Выяснилось, что они прогуливали собак, пришла охота попариться в бане и договорились с водителем насчет парения. Водителя тотчас рассчитали, и он уехал, не солоно хлебавши. Мы разместились в "люксе" на троих. После того, как их отпарил, проголодавшись, отлично перекусили. У них была с собой большая бутылка "Вермута", черный хлеб, сыр и простая, но вкусная печеночная колбаса. Не знаю, каким бы специалистом по пару оказался водитель такси, но я, поднаторевший в спортивных банях, им угодил. В особенности, сухопарой Вале, которая млела в истоме, как будто я орудовал не веником, а чем-то другим. Элди с Джеммой тоже были на седьмом небе, радуясь нашему веселью. Захмелевшая Валя, продолжая чудить, раскрутила на мне простыню и мило удивилась: с чего это Таня считает меня таким уж любовником? Мы набезобразничали всласть, но все закончилось целомудренно.

На что же потратить целый час?

Так и не сложив зонт, - мне уже на него кивали! - я продолжал расхаживать, вызывая растущее недоумение: с чего это солидный человек выставляет себя дураком при всем народе? А те, кто подходили, видя меня под зонтом, с опаской поглядывали на небо: а вдруг грянет проливной? Ведь к такому ясному небу еще никто не привык. Разве можно привыкнуть к тому, что нисходит задаром, по воле Бога? Не хотел их переубеждать и перестраивать под себя. Или не могу ходить под зонтом, если мне хочется? Пусть солнце, а я хожу - и все.

Вдруг - щелкнуло! - раскрылся шелковый, отблеснув лучом от вытяжной ручки. Щелк, щелк! - защелкали соловьями и остальные, раскрываясь. Все повеселели, балуясь, как дети. Тут я, к всеобщему изумлению, зачехлил свой зонт. Я удалился искать новое пристанище.

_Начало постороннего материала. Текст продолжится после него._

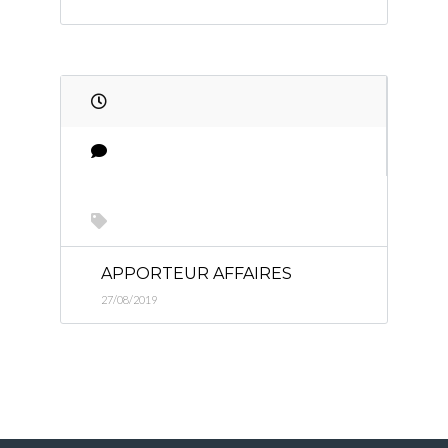
APPORTEUR AFFAIRES
27/08/2019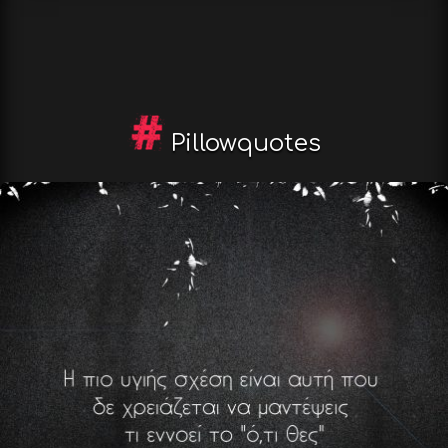
Pillowquotes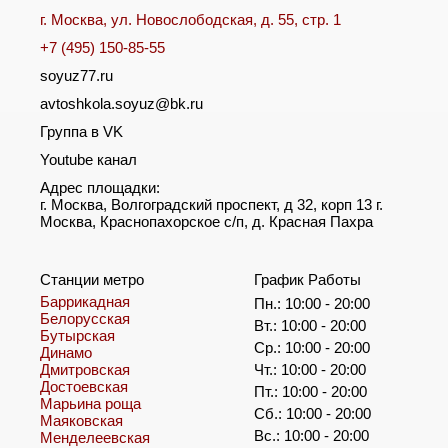
г. Москва, ул. Новослободская, д. 55, стр. 1
+7 (495) 150-85-55
soyuz77.ru
avtoshkola.soyuz@bk.ru
Группа в VK
Youtube канал
Адрес площадки:
г. Москва, Волгоградский проспект, д 32, корп 13 г.
Москва, Краснопахорское с/п, д. Красная Пахра
Станции метро
График Работы
Баррикадная
Пн.: 10:00 - 20:00
Белорусская
Вт.: 10:00 - 20:00
Бутырская
Ср.: 10:00 - 20:00
Динамо
Дмитровская
Чт.: 10:00 - 20:00
Достоевская
Пт.: 10:00 - 20:00
Марьина роща
Сб.: 10:00 - 20:00
Маяковская
Вс.: 10:00 - 20:00
Менделеевская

Постоял возле пивбара "Крыница", вдыхая дымок от мангалов с шашлыками. Хотел определить: коптится говядина или собачье мясо? Помешала уборщица, вынеся ведро с надписью "Кофе". Выплеснула чуть ли не под ноги. Тогда я побрел вдоль трамвайных рельсов, припомнив деревянную скамейку возле памятника Якубу Коласу. На нее присаживался в молодые годы, познавая мир Гамсуна, сумрачный мир гения, искажавшего безумием казалось бы простые ощущения: чувство голода, например. Все скамейки свободные, сел на свою. Облезлая, сырая, она выглядывала, как новенькая. Отсюда выбрал для наблюдения людей, выстроившихся за свежими газетами у киоска. Там снег был погуще и, растаяв, образовал солидную лужу перед окошком киоскера. В луже нежились два кирпича. На них становился покупатель газеты, используя полностью две ноги. В этот момент тот, кто был в очереди, выглядывал сбоку из-за киоска. Он выжидал, чтоб совершить прыжок на освободившиеся кирпичи. Прыгали по-всякому, я ничего не пропускал. Сидел и удивлялся: до чего легко здесь стать писателем! Положи в лужу два кирпича - и наблюдай, описывай.